Enfim, nem a história e nem o próprio Bolsonaro ajudam. Diante de toda a repercussão do caso envolvendo Preta Gil, Bolsonaro distribuiu entrevistas para vários portais e engrossou a rejeição à sua imagem. “Aceito meu filho ter relacionamento com qualquer mulher, menos com uma com o comportamento da Preta Gil. Quem é o pai dela? Gilberto Gil. Aquele que vive dando bitoquinha em macho por aí”, dizia ao site da Veja. Sem citar o nome do deputado Jean Willys, um dos que assinou a representação contra o parlamentar, Bolsonaro atacava: “Eu estou entrando agora com uma representação no Conselho de Ética, para que eu possa ser ouvido lá e acabe com essa polêmica. Ou eu vou deixar que um deputado homossexual, não sei se é ativo ou passivo, queira crescer em cima de mim?”

O caminho para uma cassação não é curto. E, diante do histórico de impunidade no Congresso, além de longo, de difícil êxito. Para se ter ideia, o corregedor responsável pelo encaminhamento da representação ao Conselho de Ética é Eduardo da Fonte, partidário de Bolsonaro. Cabe a Fonte enviar ou não o processo. Só depois de encaminhado é que poderá ser aberto um pedido de cassação. E pedido é o que não falta. Na quarta-feira (30) a OAB-RJ entrou com um processo contra o deputado e há na internet um abaixo-assinado com mais de 9 mil assinaturas pedindo a cassação do mandato do parlamentar.

Engraçado.
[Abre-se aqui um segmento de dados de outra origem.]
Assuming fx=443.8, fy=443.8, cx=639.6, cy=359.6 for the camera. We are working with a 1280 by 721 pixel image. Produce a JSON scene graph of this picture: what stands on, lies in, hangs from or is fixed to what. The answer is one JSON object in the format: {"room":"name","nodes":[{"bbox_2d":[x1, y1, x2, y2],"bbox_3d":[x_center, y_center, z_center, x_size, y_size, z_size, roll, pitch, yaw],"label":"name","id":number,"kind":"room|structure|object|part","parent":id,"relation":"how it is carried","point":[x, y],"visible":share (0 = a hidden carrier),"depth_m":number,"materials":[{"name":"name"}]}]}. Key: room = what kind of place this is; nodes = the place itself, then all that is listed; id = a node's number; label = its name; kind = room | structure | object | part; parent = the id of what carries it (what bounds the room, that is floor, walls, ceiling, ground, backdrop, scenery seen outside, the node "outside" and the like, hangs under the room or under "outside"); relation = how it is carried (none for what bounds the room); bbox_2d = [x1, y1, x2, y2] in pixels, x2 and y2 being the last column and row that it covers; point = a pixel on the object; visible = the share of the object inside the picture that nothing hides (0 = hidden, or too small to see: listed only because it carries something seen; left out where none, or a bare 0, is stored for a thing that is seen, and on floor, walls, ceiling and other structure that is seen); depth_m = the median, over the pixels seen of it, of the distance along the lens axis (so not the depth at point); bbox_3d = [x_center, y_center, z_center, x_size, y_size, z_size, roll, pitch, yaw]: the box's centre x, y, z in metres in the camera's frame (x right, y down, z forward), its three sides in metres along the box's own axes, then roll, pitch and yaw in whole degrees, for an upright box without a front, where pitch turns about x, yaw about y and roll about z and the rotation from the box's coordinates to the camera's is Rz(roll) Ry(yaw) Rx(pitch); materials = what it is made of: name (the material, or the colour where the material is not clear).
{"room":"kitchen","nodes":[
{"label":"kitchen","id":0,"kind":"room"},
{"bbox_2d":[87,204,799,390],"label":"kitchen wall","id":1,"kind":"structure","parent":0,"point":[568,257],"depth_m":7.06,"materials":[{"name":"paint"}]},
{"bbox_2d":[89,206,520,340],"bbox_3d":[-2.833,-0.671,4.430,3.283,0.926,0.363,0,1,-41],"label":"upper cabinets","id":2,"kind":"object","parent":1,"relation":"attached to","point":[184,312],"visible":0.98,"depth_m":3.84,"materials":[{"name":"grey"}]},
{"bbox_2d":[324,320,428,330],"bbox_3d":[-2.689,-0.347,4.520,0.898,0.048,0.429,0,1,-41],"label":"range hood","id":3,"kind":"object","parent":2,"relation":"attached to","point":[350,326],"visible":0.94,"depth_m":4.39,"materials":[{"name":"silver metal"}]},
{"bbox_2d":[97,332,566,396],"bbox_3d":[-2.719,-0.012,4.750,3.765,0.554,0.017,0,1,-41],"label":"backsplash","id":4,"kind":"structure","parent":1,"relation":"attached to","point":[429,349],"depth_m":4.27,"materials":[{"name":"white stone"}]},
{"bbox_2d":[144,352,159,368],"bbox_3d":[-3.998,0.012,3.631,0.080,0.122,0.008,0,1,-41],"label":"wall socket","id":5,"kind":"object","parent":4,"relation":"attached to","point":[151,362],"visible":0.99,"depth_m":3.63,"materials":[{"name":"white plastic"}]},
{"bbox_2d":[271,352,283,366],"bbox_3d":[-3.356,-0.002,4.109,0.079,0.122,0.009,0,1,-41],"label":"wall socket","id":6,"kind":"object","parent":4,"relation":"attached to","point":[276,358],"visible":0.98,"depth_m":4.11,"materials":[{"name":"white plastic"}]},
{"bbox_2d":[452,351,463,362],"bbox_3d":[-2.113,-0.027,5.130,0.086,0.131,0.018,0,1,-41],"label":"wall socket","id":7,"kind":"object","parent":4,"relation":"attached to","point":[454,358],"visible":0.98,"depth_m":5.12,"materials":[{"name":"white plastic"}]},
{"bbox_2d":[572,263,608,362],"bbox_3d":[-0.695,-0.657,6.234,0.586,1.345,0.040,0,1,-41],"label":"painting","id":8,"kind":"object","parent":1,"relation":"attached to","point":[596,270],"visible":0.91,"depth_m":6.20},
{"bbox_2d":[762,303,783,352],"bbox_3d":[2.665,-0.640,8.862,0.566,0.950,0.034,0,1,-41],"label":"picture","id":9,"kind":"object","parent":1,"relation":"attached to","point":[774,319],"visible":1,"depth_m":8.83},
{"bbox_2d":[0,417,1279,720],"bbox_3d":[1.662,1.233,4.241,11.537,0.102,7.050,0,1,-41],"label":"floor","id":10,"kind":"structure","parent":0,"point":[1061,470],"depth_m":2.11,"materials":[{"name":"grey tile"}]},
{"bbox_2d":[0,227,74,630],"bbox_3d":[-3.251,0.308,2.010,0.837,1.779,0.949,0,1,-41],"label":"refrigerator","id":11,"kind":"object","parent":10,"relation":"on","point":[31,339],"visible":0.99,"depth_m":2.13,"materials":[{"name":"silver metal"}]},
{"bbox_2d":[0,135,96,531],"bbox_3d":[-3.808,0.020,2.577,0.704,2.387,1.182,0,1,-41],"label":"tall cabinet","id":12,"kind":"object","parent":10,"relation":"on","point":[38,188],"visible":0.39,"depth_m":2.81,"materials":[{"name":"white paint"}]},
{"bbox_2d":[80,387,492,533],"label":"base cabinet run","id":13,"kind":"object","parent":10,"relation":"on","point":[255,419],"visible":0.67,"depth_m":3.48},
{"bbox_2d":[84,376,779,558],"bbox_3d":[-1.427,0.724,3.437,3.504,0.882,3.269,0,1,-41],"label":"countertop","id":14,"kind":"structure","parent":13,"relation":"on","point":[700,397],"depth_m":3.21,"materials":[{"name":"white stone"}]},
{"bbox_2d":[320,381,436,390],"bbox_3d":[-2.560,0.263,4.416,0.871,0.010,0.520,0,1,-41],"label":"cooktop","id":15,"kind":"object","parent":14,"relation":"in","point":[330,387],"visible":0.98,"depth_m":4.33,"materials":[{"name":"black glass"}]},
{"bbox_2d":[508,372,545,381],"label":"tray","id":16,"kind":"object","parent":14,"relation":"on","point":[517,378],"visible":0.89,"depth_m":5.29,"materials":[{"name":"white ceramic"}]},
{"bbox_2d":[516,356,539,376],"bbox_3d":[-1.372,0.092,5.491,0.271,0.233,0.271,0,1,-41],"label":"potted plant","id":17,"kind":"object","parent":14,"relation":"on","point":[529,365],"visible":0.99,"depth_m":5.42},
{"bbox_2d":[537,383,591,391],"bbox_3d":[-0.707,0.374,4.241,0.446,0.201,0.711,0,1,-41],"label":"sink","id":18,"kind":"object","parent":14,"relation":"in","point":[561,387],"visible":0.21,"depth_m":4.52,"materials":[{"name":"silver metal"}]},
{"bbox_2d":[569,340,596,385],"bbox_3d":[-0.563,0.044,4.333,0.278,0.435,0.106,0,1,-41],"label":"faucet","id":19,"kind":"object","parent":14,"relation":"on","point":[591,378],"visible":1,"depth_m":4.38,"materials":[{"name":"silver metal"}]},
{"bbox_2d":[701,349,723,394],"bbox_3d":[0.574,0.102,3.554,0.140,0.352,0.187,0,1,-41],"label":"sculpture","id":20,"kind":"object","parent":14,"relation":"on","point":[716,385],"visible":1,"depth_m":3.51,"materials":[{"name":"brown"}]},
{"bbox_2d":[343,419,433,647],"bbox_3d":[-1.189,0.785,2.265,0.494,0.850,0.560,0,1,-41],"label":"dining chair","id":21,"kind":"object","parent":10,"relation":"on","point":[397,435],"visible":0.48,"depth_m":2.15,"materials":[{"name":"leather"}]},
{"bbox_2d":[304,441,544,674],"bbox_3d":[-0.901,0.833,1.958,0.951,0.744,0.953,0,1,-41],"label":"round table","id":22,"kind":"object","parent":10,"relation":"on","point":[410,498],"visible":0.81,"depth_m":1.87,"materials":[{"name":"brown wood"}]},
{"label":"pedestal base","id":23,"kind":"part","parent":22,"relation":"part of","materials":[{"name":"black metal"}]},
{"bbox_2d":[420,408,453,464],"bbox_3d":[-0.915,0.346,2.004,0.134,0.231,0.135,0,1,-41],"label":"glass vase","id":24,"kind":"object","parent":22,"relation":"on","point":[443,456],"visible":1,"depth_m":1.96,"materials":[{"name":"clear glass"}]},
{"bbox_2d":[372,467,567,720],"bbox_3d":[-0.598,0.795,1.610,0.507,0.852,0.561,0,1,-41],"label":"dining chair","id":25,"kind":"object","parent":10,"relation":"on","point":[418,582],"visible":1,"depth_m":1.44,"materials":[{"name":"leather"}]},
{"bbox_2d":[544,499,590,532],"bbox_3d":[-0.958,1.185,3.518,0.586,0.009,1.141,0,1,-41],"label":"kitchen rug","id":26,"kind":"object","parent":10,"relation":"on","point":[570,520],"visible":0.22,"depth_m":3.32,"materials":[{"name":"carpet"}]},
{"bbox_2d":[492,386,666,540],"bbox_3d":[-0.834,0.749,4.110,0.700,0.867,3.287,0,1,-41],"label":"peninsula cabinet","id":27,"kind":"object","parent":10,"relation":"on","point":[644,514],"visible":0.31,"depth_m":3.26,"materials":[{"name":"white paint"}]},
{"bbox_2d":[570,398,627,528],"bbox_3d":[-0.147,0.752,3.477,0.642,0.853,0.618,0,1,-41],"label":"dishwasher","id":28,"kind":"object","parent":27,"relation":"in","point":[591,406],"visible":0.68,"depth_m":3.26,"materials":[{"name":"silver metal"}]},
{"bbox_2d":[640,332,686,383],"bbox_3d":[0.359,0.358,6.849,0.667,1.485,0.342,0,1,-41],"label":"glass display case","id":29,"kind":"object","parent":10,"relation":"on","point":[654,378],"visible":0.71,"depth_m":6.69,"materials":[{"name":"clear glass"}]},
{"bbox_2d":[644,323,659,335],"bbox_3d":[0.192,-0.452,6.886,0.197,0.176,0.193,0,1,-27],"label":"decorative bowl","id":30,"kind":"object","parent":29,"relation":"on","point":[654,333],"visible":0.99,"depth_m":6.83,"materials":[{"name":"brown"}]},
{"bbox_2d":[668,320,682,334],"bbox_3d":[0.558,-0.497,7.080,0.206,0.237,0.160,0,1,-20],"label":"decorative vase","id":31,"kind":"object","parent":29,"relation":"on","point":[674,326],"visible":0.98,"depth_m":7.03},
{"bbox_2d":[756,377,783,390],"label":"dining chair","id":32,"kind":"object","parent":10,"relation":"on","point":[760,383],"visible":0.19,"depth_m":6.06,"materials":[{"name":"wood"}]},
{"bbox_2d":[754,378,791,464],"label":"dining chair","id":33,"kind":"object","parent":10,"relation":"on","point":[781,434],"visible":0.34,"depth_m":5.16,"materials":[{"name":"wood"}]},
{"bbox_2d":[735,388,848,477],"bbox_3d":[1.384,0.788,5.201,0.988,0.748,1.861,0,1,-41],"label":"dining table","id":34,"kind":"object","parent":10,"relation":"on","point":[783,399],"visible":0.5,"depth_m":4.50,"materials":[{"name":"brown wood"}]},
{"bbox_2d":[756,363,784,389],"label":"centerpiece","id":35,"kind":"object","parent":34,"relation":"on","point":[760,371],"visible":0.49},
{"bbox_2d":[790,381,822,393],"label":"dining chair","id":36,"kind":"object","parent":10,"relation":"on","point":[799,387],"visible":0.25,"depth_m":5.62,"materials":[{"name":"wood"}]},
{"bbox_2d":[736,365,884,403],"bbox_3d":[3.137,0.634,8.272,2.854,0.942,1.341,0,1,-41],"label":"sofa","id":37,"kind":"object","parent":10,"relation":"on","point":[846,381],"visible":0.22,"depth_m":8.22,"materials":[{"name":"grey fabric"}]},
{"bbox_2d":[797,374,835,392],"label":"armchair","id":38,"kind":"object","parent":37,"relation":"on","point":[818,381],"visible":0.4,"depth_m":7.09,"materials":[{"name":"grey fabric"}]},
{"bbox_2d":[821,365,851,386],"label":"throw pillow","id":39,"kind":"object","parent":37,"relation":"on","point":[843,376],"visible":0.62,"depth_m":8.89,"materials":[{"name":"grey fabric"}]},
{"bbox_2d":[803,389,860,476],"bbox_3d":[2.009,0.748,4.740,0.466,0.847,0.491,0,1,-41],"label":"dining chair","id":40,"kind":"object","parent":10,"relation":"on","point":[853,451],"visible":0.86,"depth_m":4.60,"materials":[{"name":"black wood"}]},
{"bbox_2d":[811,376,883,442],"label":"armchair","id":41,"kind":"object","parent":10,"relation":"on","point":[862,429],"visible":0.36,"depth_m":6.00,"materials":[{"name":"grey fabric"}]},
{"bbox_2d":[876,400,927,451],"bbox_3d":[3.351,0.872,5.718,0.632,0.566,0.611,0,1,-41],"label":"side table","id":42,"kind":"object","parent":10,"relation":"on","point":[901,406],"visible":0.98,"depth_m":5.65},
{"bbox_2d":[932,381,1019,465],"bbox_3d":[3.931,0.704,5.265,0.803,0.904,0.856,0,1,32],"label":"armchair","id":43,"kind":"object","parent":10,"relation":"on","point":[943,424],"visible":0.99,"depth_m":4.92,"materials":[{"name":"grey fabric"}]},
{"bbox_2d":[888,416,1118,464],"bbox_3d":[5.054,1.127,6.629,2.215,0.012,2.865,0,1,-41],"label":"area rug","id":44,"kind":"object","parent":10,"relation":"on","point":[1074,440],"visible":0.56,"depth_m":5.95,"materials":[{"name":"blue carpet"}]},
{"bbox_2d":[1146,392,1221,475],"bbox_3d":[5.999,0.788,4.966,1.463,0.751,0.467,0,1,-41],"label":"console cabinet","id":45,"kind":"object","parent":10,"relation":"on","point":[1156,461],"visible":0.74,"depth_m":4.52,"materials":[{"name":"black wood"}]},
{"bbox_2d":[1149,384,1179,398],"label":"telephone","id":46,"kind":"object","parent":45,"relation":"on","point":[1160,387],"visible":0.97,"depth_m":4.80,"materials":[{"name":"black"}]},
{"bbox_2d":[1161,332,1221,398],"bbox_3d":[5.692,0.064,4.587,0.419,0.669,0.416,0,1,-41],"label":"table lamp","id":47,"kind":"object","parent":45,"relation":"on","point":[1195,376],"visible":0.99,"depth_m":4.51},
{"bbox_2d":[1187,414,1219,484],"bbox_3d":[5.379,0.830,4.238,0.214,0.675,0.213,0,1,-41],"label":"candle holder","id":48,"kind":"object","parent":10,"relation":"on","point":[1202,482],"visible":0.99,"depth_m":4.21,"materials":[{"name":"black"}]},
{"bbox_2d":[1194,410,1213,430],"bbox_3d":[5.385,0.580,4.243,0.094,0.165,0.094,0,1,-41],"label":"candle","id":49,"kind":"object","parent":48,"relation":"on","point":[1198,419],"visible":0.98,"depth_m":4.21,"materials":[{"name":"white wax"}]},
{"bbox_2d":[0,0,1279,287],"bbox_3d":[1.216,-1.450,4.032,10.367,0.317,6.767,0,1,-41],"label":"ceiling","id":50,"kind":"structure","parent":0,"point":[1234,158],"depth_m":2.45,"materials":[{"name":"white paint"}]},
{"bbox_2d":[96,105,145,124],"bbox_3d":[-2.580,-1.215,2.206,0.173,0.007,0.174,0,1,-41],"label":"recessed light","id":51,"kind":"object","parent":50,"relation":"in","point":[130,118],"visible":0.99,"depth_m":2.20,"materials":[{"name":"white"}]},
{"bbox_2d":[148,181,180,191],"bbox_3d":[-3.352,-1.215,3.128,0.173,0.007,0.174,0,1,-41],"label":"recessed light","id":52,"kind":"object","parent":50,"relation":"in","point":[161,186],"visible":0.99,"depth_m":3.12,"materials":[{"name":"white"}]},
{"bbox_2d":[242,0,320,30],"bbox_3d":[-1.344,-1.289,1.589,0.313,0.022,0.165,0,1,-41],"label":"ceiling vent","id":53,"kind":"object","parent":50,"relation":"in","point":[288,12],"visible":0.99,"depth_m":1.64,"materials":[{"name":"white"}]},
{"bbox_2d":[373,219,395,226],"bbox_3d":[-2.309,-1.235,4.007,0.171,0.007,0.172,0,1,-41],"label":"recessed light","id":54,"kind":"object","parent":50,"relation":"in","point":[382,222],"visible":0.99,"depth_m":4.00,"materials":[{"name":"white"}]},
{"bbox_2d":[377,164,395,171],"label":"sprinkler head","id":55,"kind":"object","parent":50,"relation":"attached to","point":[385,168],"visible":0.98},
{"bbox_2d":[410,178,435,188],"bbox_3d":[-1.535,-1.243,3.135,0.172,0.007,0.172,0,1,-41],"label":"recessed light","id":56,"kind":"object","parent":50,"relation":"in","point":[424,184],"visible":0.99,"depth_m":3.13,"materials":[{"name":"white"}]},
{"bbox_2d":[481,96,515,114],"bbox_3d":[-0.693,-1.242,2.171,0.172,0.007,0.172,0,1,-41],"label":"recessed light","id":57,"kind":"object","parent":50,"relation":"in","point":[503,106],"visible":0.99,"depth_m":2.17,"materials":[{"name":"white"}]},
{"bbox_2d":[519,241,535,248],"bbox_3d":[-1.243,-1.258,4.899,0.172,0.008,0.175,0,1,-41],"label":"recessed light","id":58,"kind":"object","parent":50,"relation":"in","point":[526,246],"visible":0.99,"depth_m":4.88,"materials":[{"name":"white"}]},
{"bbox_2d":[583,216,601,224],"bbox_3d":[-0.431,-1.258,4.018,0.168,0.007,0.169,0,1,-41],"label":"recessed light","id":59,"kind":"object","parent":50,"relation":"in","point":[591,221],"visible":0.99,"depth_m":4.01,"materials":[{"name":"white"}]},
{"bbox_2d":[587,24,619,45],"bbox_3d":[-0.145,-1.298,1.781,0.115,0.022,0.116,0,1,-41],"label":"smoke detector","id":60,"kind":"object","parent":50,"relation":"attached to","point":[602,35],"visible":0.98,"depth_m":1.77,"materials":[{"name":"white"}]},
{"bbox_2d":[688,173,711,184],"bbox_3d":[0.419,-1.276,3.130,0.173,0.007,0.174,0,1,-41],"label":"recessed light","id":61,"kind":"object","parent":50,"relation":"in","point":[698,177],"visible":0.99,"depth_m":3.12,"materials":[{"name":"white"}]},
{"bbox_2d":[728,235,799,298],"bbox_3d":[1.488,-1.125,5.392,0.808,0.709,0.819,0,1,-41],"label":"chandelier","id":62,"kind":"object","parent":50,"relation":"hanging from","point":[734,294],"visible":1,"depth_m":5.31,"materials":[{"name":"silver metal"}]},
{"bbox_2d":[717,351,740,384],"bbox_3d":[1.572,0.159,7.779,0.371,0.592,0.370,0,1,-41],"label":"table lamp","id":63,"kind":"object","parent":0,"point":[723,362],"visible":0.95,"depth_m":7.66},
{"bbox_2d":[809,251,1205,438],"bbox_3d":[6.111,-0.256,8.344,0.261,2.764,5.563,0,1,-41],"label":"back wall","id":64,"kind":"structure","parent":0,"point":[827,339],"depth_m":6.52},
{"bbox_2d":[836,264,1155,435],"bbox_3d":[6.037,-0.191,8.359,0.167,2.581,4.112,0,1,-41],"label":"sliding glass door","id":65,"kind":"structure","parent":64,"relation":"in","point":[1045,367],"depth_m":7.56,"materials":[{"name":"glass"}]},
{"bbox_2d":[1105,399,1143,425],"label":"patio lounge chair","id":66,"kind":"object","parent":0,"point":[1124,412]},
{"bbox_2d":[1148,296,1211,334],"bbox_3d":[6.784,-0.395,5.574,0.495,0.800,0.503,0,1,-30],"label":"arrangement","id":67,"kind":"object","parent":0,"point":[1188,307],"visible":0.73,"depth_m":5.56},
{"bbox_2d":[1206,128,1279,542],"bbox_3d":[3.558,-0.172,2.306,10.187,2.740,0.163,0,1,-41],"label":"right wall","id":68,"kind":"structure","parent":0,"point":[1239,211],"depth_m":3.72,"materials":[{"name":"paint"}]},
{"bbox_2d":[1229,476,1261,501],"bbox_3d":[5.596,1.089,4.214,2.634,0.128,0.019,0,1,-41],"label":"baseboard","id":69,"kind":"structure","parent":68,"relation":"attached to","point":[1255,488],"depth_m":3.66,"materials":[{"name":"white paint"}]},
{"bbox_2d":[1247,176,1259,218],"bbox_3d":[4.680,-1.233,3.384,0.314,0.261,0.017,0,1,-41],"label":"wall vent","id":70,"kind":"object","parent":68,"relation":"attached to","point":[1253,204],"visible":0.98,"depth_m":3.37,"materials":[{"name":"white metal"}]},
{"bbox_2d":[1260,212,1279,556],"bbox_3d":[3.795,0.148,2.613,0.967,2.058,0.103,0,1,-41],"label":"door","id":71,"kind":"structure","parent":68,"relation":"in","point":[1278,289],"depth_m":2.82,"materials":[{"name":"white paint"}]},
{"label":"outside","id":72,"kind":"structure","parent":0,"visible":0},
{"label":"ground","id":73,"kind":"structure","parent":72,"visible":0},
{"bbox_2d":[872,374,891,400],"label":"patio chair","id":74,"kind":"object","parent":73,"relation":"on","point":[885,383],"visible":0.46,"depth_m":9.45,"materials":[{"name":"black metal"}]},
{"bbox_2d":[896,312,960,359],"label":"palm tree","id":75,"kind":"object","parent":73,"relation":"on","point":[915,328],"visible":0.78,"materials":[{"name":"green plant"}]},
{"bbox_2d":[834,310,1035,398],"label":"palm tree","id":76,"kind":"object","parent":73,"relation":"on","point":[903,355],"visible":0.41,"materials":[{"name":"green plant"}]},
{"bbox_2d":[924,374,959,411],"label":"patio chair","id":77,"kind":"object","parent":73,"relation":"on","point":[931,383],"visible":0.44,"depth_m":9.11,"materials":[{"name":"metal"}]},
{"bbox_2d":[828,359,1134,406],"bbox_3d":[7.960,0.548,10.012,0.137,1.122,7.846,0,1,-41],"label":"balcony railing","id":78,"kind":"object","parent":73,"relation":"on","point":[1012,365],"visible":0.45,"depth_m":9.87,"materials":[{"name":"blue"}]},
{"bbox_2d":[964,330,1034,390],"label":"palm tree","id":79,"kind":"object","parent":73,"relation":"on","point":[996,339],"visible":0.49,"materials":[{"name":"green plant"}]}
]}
Roy Ashburn, senador republicano pela Califórnia, era conhecido nos EUA por suas duras declarações contra os gays. Qualquer projeto favorável aos homossexuais recebia forte oposição do parlamentar. Em março de 2010 o senador foi flagrado dirigindo bêbado, acompanhado de um rapaz, após sair de uma boate gay. Divorciado e pai de três filhos, Ashburn revelava dias depois a uma rádio: “eu sou gay. Estas são palavras tão difíceis para mim”.